### INSTRUCTIONS FOR THE TASK
Give the lines below again, exactly as they stand, and leave out the images.

### Stored items
========================================================================

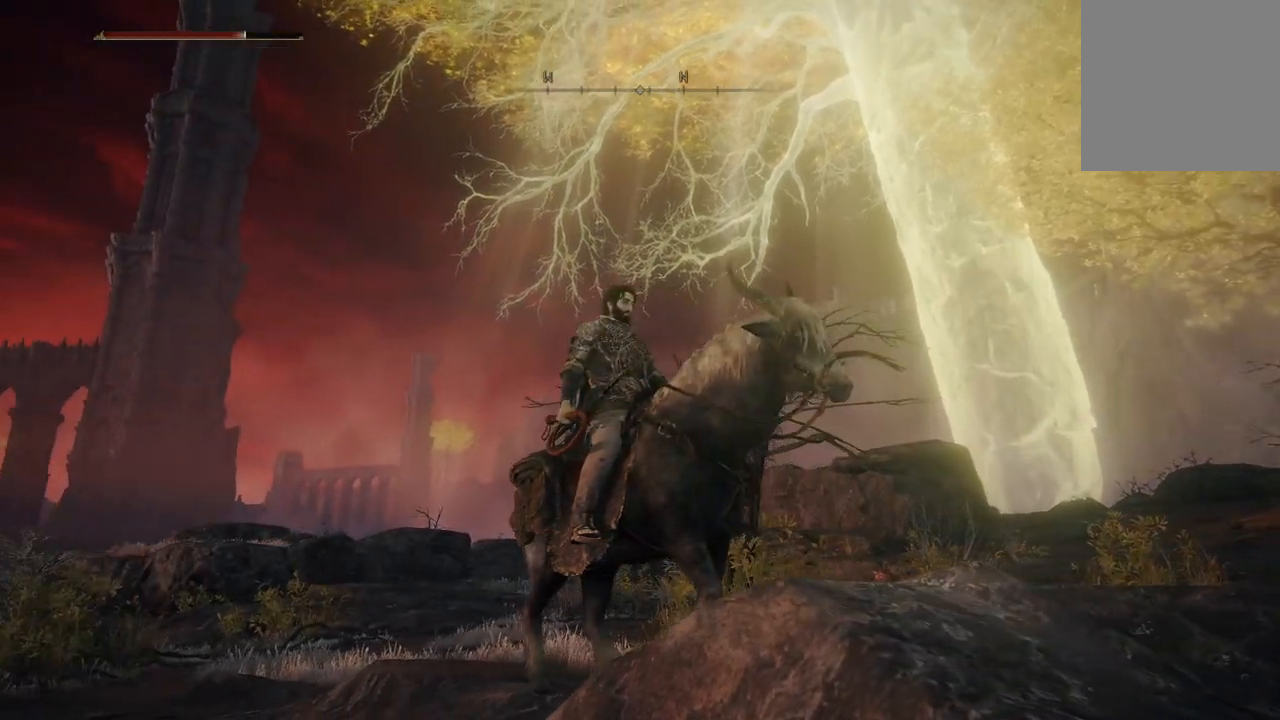
{"buttons": [], "left_stick": "center", "right_stick": "up-left", "events": []}
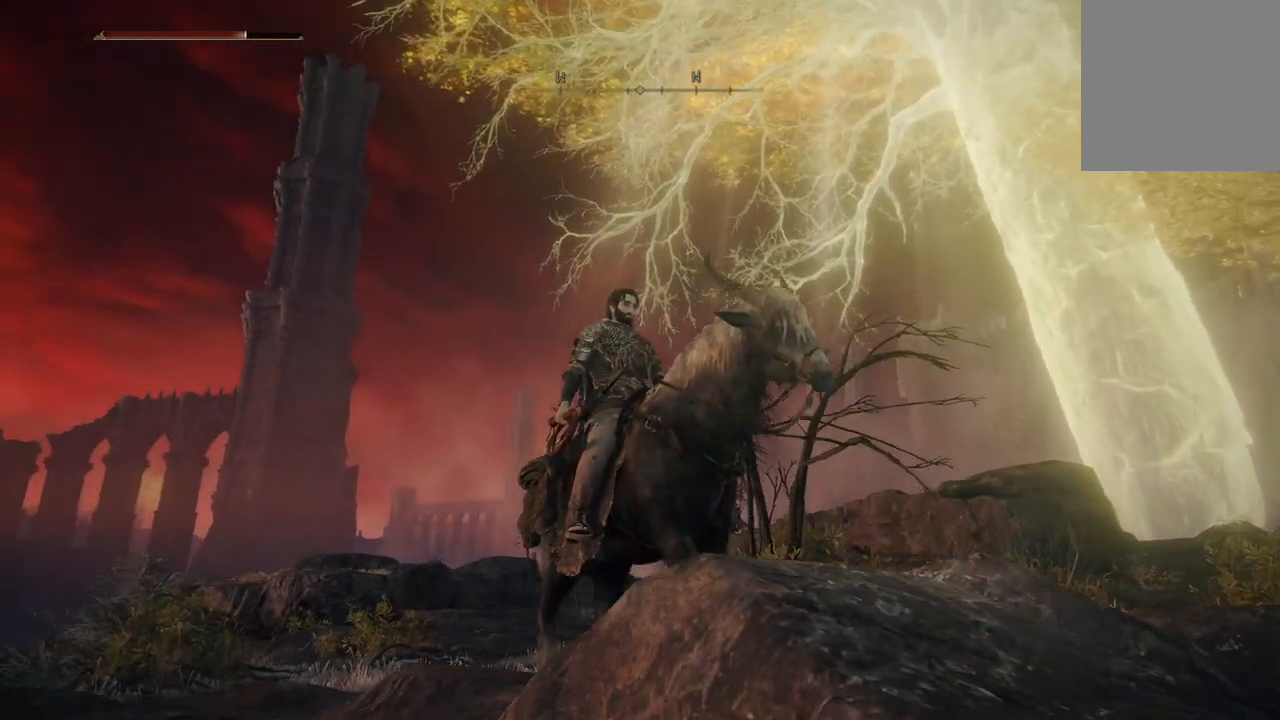
{"buttons": [], "left_stick": "center", "right_stick": "up-left", "events": []}
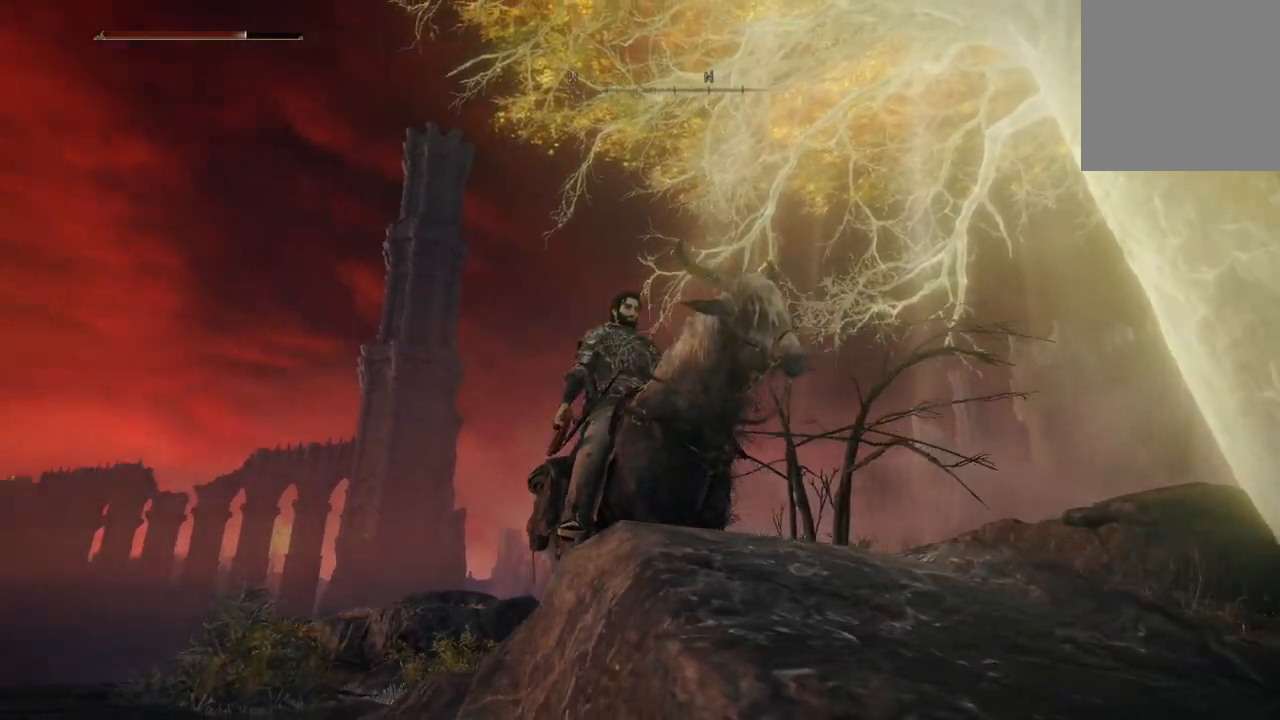
{"buttons": [], "left_stick": "center", "right_stick": "up-left", "events": []}
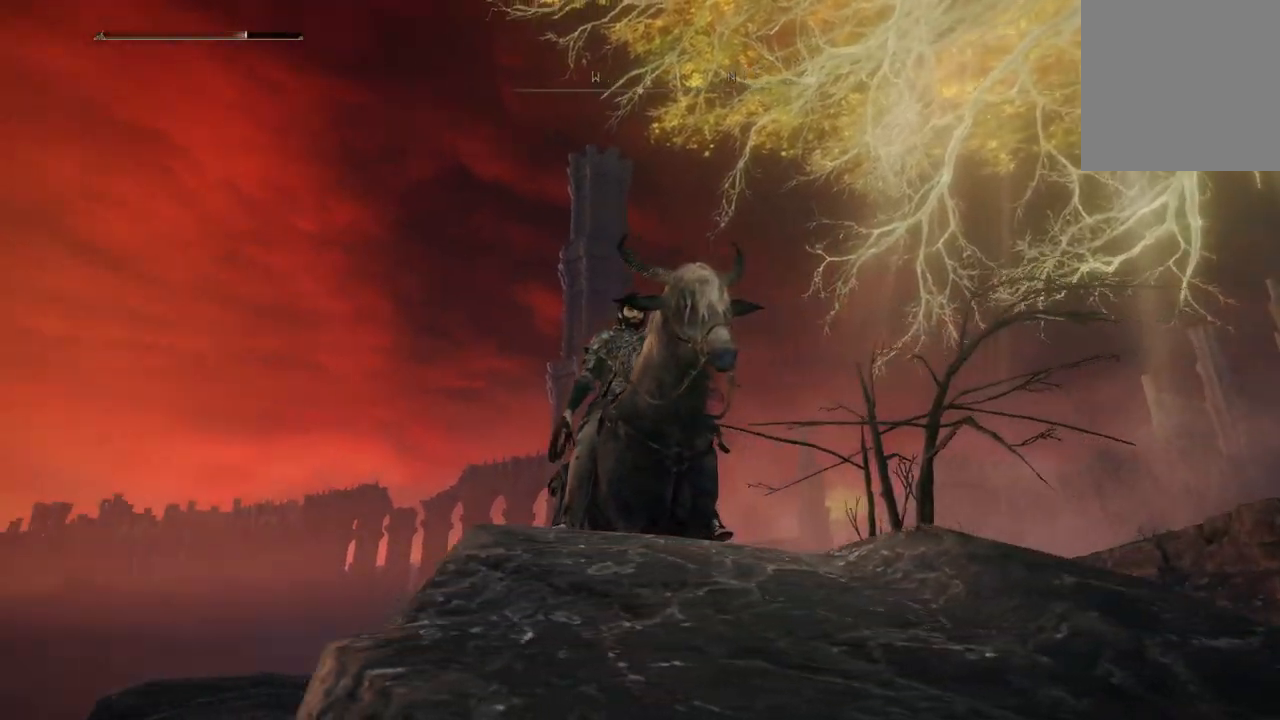
{"buttons": [], "left_stick": "center", "right_stick": "up-left", "events": []}
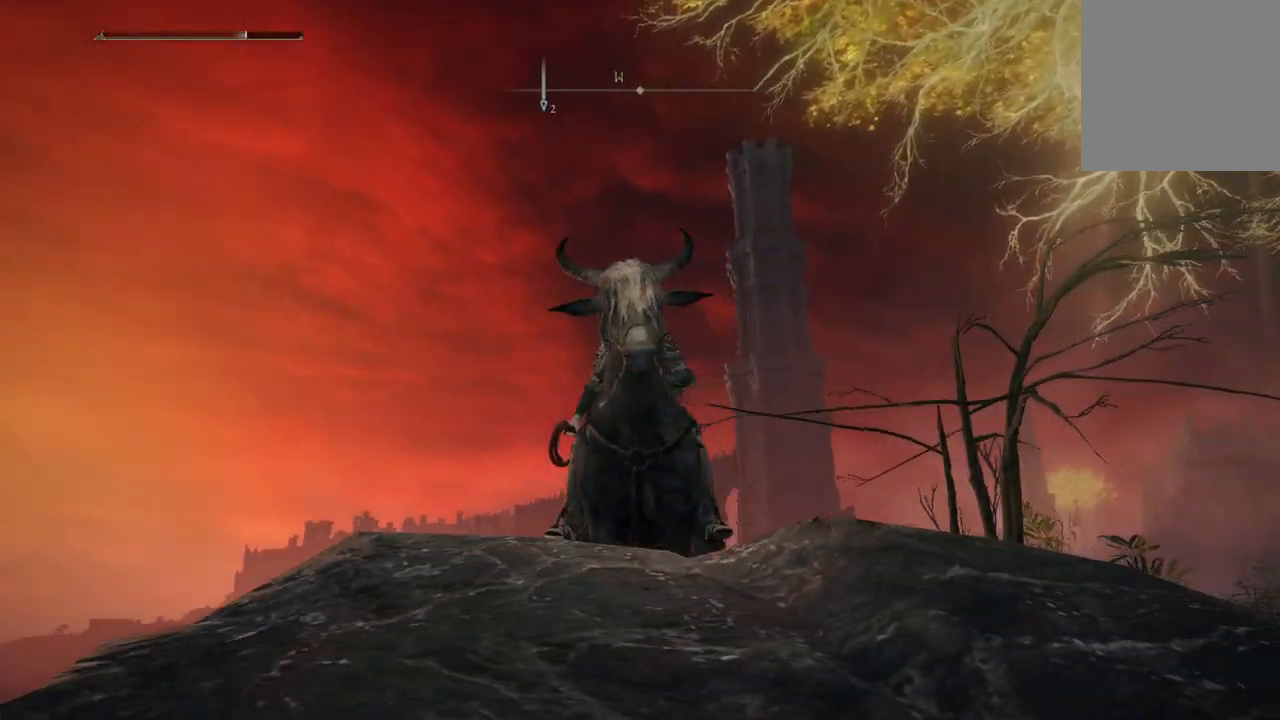
{"buttons": [], "left_stick": "center", "right_stick": "up-left", "events": []}
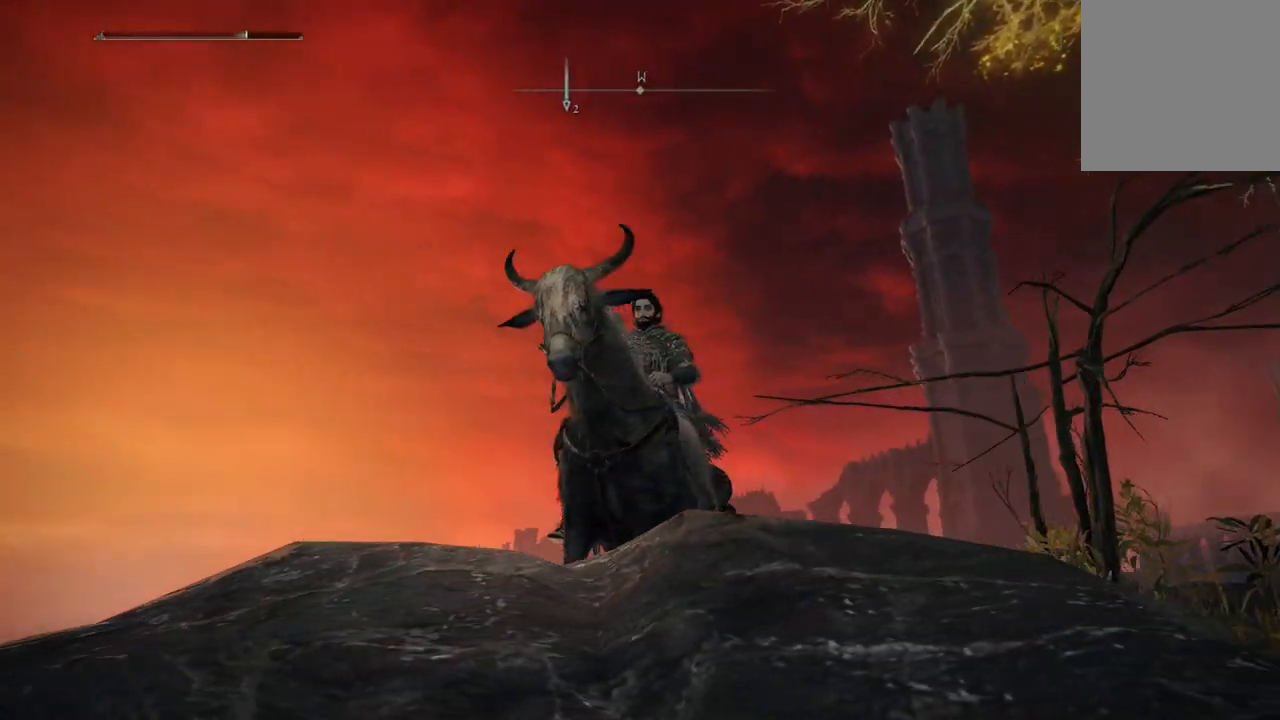
{"buttons": [], "left_stick": "center", "right_stick": "center", "events": [[367, "right_stick", "center"]]}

========================================================================

### THE ANSWER
{"buttons": [], "left_stick": "center", "right_stick": "up-left", "events": []}
{"buttons": [], "left_stick": "center", "right_stick": "up-left", "events": []}
{"buttons": [], "left_stick": "center", "right_stick": "up-left", "events": []}
{"buttons": [], "left_stick": "center", "right_stick": "up-left", "events": []}
{"buttons": [], "left_stick": "center", "right_stick": "up-left", "events": []}
{"buttons": [], "left_stick": "center", "right_stick": "center", "events": [[367, "right_stick", "center"]]}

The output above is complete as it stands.